Saturday, July 21, 2007

The one where I hate this feeling I'm feeling

Here's a post where I'm trying to express what I'm feeling inside. Maybe to try to let out what is going on in my mind. As of late I do look a little lost. I'm not sure how this post will turn out, but just see where all the typing takes me. To sum it up in song, listen to James Morrison's The Pieces Don't Fit Anymore.
I'm the type of person who keeps everything inside regardless how I feel. I know its not good and probably be the death or currently downfall of me. For one, I keep my true feelings for someone inside. I care a lot for this particular someone but it seems we enjoy hanging with each other I fear we fallen into the 'friends zone'.
So why don't I just tell her how I feel. Well for one I don't want to spoil it all by saying something stupid like "I love you". And two, because the last time I did that it didn't turn out well. But that was probably ill-advised and wasn't really in my league.

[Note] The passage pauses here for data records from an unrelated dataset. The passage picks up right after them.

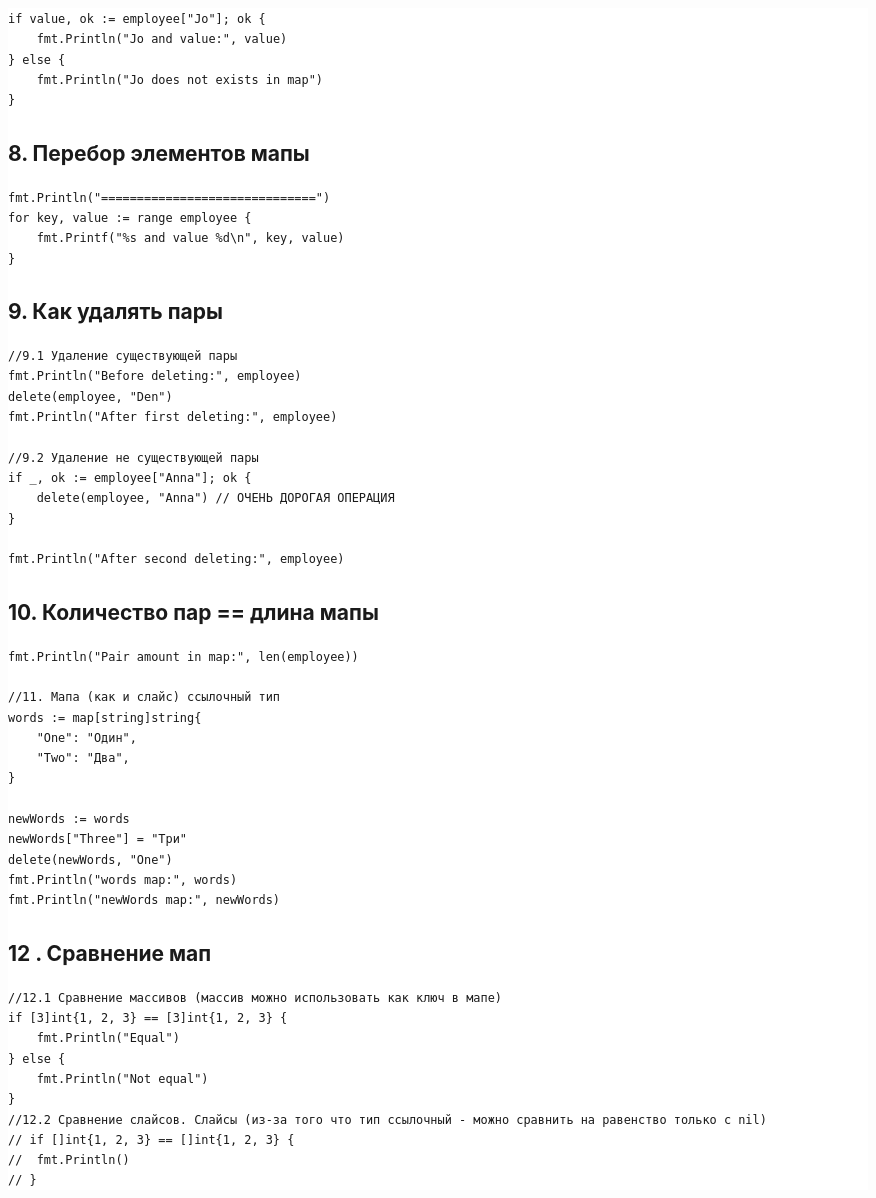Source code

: 	if value, ok := employee["Jo"]; ok {
		fmt.Println("Jo and value:", value)
	} else {
		fmt.Println("Jo does not exists in map")
	}

## 8. Перебор элементов мапы
	fmt.Println("==============================")
	for key, value := range employee {
		fmt.Printf("%s and value %d\n", key, value)
	}

## 9. Как удалять пары
	//9.1 Удаление существующей пары
	fmt.Println("Before deleting:", employee)
	delete(employee, "Den")
	fmt.Println("After first deleting:", employee)

	//9.2 Удаление не существующей пары
	if _, ok := employee["Anna"]; ok {
		delete(employee, "Anna") // ОЧЕНЬ ДОРОГАЯ ОПЕРАЦИЯ
	}

	fmt.Println("After second deleting:", employee)

## 10. Количество пар == длина мапы
	fmt.Println("Pair amount in map:", len(employee))

	//11. Мапа (как и слайс) ссылочный тип
	words := map[string]string{
		"One": "Один",
		"Two": "Два",
	}

	newWords := words
	newWords["Three"] = "Три"
	delete(newWords, "One")
	fmt.Println("words map:", words)
	fmt.Println("newWords map:", newWords)

## 12 . Сравнение мап
	//12.1 Сравнение массивов (массив можно использовать как ключ в мапе)
	if [3]int{1, 2, 3} == [3]int{1, 2, 3} {
		fmt.Println("Equal")
	} else {
		fmt.Println("Not equal")
	}
	//12.2 Сравнение слайсов. Слайсы (из-за того что тип ссылочный - можно сравнить на равенство только с nil)
	// if []int{1, 2, 3} == []int{1, 2, 3} {
	// 	fmt.Println()
	// }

If I was enjoying hanging with her, why do i feel like this. Earlier this week I suddenly felt what I felt was not there. Have I fallen out of whatever you call it. The timing sucks too. It happen on the week of her birthday. Her birthday just passed and I didn't get or done anything yet. Originally had something special planned, but deemed too much and probably would freak her out anyway. So had to change plans and for once I didn't have a back-up plan. I have been trying to look for a present but just couldn't think of anything sincerely. Totally my bad.
This 'falling-out-of' or 'drifting-away' phase is something I really hate going through. As now I just want to be alone. Stay in the solitary confinement of the four walls of my room, either playing games or surfing.
Why do I feel as such. Maybe reality hit me. Maybe it wasn't going anywhere long term. Maybe it hit me that she didn't feel the same way. Maybe we live different lives that I just wouldn't fit in. Maybe she is more happy where she is in her life. Maybe it will work. Maybe it will not work.
So in the end I bet you all are saying 'just tell her'. I would, but in my life, some things are better left unsaid.